On the other hand, the book, “Code of the Street” suggests that since organized criminals mainly facilitate money laundering, the policy attention needs to focus on money itself. For this reason, the government needs to concentrate on developing money laundering policies and regulations to freeze the offenders’ profits and assets. Although the United States has been very efficient in implementing money laundering laws, as indicated in the film, the emergence of globalization requires the enactment of an international approach that seeks the cooperation of different nations (Lins, 2003). However, the lack of political goodwill in the previous periods prevented these policies from achieving significant success. Moreover, the fact that these strategies often entail long-term undercover and sting operations and the assistance of informants, giving them the wrong perception has been an impediment to the realization of productive activities (Anderson 72). Nevertheless, the evolving nature of organized crime activities over the recent years has been very destructive to nations as terrorism requires a concerted effort that involves cooperation among different countries to weed out the perpetrators of these crimes.


Organizational crimes are very harmful especially when they paralyze the government’s counter-efforts. Although this has not been the case in developed nations, it is quite rampant in most developing countries.

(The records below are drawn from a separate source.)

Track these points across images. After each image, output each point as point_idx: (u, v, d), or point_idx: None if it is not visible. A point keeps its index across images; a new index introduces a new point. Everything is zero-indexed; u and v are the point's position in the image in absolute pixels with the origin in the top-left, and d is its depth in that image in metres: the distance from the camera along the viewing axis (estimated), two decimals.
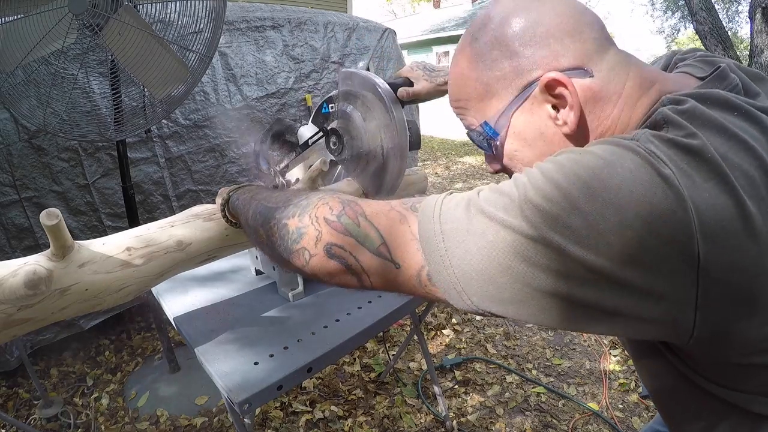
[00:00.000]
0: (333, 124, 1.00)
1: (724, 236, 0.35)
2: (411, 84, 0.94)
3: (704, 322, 0.37)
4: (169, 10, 1.34)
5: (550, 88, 0.47)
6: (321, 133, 1.01)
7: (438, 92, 0.89)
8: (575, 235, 0.36)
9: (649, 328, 0.39)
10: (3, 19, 1.20)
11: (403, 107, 0.93)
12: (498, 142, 0.53)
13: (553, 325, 0.40)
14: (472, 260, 0.39)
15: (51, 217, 0.57)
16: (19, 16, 1.20)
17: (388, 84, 0.91)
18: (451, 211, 0.42)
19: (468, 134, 0.57)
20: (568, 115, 0.47)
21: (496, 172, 0.58)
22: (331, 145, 1.01)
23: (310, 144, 1.04)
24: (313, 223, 0.49)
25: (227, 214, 0.73)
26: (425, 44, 13.04)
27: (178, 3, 1.33)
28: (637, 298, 0.36)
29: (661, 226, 0.35)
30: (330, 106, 1.01)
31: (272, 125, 1.23)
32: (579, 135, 0.49)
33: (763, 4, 3.86)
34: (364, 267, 0.46)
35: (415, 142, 0.97)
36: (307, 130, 1.06)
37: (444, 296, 0.43)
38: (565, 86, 0.46)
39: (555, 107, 0.48)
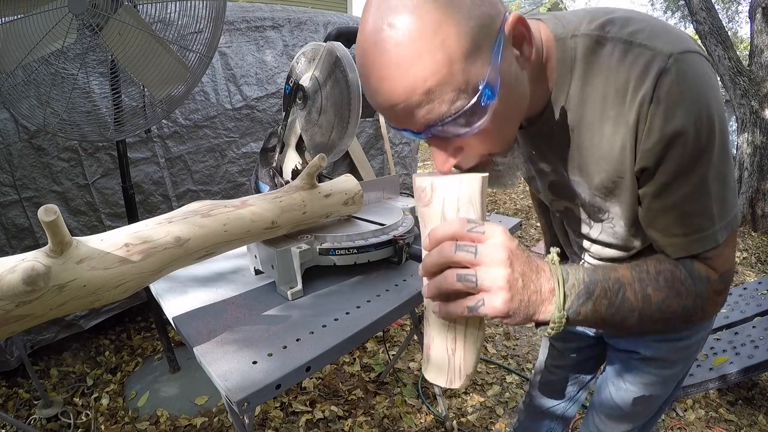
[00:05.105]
0: (302, 81, 1.25)
1: None
2: None
3: None
4: (169, 10, 1.34)
5: (515, 27, 0.48)
6: (295, 91, 1.27)
7: None
8: None
9: None
10: (3, 19, 1.20)
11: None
12: (494, 103, 0.47)
13: None
14: None
15: (49, 213, 0.57)
16: (19, 16, 1.20)
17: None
18: None
19: (436, 131, 0.48)
20: (530, 52, 0.50)
21: (455, 166, 0.54)
22: (297, 99, 1.26)
23: (291, 105, 1.29)
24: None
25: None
26: None
27: (178, 3, 1.33)
28: None
29: None
30: (290, 82, 1.28)
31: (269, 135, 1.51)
32: (537, 68, 0.54)
33: (763, 4, 3.85)
34: None
35: (369, 108, 1.26)
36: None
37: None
38: (524, 24, 0.48)
39: (517, 47, 0.50)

Most of these criminal organizations acquire their economic power through mostly distributed, modest-harm actions like selling non-standardized drugs and counterfeit products and scams that are mainly perpetrated through the internet. Policy analysts state that even though the public regards these organizations as bad, they do not often consider the fakes sold to them as bad. However, according to Nutley’s research evidence, it is important to devise various effective means for information exchange to find out the organizedness of these agencies (Nutley 74). Attaining this will assist in overcoming the barriers to controlling organized criminal activities, not only locally but in the international arena.

Works Cited

Anderson, Elijah. Code of the street: Decency, violence, and the moral life of the inner city. WW Norton & Company, 2000.

City of God Series. Dirs. Fernando Meirelles and Kátia Lund. Perf. Paulo Lins. 2003.

McCall, Nathan. Makes me wanna holler: A young black man in America. Vintage, 2011.

Nutley, Sandra M., Isabel Walter, and Huw TO Davies. Using evidence: How research can inform public services. Policy press, 2007.